AVAILABLE DATA:
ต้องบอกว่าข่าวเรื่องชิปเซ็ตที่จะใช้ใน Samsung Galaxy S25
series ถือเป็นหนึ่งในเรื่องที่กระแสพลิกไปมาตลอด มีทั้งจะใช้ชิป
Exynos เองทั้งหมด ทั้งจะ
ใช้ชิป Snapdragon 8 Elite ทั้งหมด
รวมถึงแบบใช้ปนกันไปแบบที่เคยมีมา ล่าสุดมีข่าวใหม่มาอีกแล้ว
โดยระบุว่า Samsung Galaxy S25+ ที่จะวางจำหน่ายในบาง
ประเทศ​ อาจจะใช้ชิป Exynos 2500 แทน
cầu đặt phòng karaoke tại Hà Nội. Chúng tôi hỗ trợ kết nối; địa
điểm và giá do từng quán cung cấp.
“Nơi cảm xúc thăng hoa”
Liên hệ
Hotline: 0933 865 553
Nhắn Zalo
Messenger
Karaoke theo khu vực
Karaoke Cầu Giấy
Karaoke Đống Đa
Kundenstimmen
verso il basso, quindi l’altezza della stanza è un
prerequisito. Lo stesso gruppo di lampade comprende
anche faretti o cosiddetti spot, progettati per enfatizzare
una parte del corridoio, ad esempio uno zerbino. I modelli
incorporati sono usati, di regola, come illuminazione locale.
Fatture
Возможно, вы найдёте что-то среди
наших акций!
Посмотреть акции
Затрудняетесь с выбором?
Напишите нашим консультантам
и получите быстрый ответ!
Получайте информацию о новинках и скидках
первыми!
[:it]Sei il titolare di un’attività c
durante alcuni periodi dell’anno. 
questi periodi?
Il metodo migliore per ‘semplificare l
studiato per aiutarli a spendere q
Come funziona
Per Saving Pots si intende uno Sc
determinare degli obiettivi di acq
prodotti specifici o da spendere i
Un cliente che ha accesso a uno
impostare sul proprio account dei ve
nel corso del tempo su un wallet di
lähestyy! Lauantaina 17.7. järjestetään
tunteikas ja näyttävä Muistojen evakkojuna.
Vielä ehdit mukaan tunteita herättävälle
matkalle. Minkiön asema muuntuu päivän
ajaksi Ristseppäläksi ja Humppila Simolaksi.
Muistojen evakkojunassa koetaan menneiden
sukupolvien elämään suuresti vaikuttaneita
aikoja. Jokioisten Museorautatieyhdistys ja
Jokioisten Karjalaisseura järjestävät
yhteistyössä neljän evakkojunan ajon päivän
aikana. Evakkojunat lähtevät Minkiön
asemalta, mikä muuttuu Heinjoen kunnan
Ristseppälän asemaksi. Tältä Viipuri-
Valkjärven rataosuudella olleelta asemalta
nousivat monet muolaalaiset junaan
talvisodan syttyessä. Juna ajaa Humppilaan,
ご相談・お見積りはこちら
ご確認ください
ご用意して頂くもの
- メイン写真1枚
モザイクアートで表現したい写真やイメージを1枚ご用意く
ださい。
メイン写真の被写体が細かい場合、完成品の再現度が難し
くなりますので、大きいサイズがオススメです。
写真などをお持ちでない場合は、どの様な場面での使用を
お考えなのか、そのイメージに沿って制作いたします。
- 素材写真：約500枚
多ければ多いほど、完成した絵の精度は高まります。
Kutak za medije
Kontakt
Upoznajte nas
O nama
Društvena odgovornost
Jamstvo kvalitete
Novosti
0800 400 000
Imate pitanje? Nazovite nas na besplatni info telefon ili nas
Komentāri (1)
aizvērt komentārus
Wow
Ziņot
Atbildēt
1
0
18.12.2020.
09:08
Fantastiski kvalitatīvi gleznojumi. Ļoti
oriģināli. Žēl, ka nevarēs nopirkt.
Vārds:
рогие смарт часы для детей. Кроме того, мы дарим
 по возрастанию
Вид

---

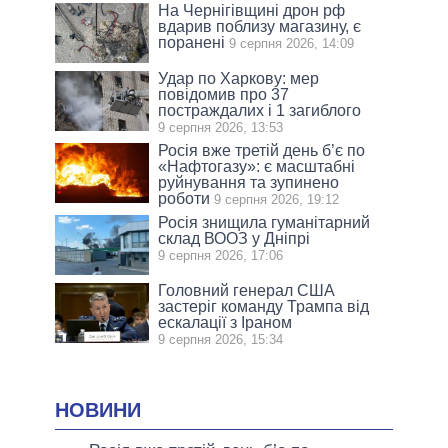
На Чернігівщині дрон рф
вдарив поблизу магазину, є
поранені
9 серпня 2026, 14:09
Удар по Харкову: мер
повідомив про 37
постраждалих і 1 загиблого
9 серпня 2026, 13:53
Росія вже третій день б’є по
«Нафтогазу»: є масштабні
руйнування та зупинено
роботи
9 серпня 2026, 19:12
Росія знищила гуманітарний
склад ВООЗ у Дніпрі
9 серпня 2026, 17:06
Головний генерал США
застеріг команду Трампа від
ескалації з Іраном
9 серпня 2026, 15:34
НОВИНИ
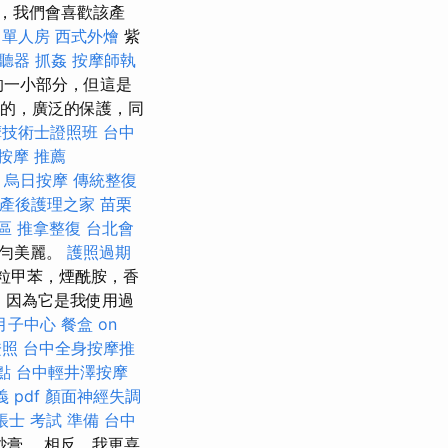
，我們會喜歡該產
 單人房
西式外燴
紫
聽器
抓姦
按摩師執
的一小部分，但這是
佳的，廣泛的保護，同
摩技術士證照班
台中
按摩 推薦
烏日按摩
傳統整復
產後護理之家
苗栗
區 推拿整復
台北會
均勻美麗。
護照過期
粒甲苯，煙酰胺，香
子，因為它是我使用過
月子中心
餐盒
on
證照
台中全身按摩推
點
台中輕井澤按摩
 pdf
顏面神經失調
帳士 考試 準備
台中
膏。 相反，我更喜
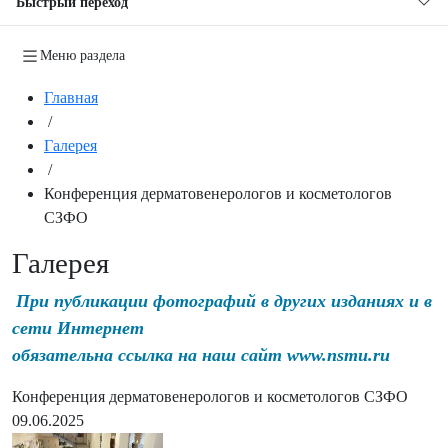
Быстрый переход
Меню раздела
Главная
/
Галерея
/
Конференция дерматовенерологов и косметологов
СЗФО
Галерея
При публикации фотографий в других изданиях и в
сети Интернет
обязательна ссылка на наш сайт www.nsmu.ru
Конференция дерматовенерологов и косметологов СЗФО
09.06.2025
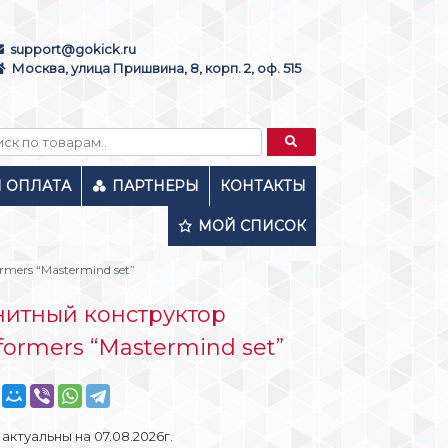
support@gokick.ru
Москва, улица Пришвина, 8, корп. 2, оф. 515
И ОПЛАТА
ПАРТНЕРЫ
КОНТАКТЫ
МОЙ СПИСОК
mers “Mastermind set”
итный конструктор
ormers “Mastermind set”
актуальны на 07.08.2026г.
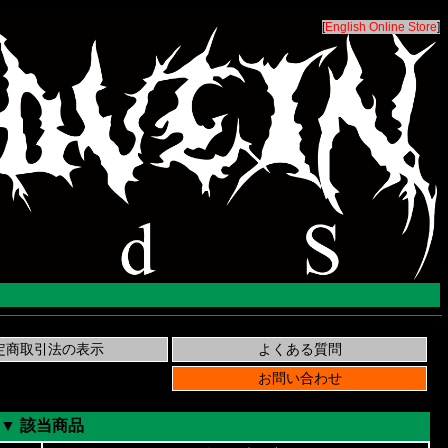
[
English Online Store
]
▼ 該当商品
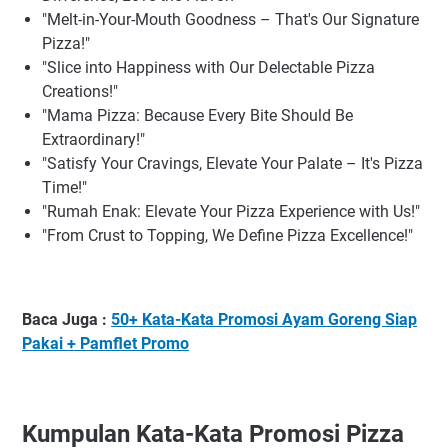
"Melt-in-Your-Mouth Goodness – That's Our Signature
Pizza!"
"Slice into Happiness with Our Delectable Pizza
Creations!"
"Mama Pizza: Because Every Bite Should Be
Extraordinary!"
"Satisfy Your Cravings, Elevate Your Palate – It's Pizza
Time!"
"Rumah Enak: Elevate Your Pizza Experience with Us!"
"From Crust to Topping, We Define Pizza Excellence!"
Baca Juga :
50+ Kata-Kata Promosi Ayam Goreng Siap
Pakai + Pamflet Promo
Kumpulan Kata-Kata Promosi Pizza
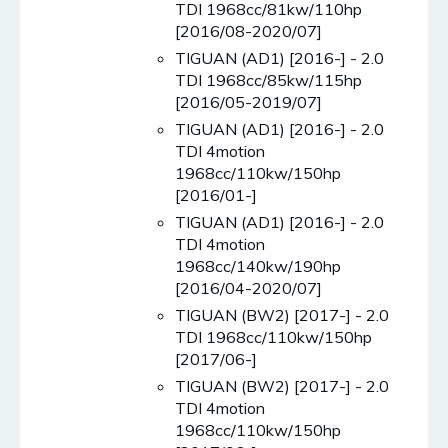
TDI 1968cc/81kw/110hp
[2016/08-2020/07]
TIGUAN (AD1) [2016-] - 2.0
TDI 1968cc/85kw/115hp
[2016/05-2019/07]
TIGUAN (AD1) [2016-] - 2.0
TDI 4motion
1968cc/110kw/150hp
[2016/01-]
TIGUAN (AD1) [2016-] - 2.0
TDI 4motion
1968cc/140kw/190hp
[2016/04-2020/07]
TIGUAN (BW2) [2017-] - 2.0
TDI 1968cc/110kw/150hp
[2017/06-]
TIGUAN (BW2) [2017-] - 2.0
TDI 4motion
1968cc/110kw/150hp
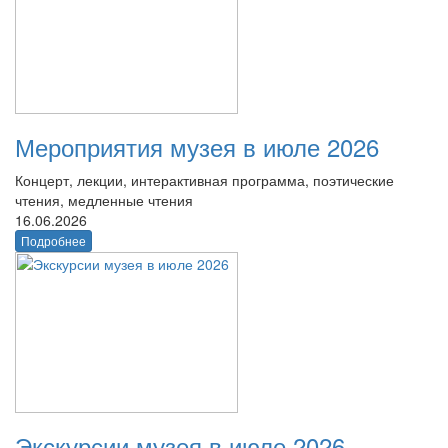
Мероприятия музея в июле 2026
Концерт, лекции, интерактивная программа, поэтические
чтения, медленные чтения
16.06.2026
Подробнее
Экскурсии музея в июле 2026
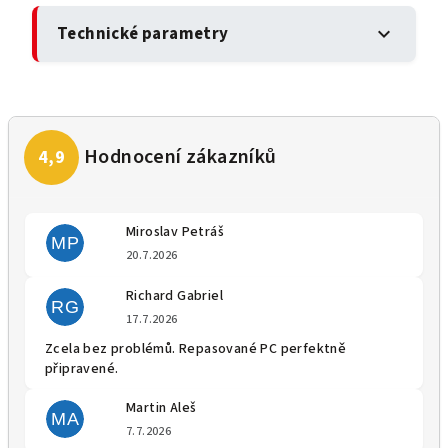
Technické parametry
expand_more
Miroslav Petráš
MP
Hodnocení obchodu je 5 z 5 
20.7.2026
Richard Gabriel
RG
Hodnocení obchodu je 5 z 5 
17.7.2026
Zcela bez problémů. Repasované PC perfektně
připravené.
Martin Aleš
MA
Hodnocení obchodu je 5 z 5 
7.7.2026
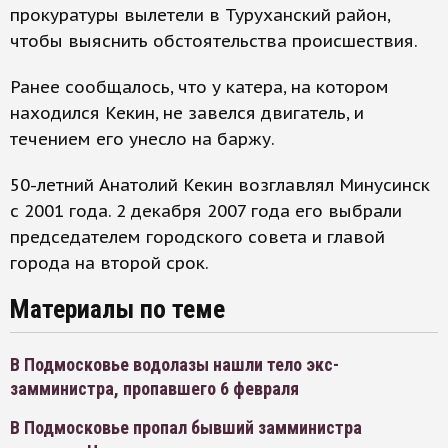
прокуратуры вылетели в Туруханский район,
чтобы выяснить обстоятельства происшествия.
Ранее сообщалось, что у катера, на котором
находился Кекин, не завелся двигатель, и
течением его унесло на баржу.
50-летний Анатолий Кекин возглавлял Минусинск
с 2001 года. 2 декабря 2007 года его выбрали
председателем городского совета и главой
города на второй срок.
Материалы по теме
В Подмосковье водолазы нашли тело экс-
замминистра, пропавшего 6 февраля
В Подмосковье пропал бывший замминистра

DIRECTIVE:
Above are the entries. Quote exactly the lines from the one bearing "ต้องบอกว่าข่าวเรื่องชิปเซ็ตที่จะใช้ใน Samsung Galaxy" through the one bearing "Karaoke theo khu vực".

EXERCISE RESULT:
ต้องบอกว่าข่าวเรื่องชิปเซ็ตที่จะใช้ใน Samsung Galaxy S25
series ถือเป็นหนึ่งในเรื่องที่กระแสพลิกไปมาตลอด มีทั้งจะใช้ชิป
Exynos เองทั้งหมด ทั้งจะ
ใช้ชิป Snapdragon 8 Elite ทั้งหมด
รวมถึงแบบใช้ปนกันไปแบบที่เคยมีมา ล่าสุดมีข่าวใหม่มาอีกแล้ว
โดยระบุว่า Samsung Galaxy S25+ ที่จะวางจำหน่ายในบาง
ประเทศ​ อาจจะใช้ชิป Exynos 2500 แทน
cầu đặt phòng karaoke tại Hà Nội. Chúng tôi hỗ trợ kết nối; địa
điểm và giá do từng quán cung cấp.
“Nơi cảm xúc thăng hoa”
Liên hệ
Hotline: 0933 865 553
Nhắn Zalo
Messenger
Karaoke theo khu vực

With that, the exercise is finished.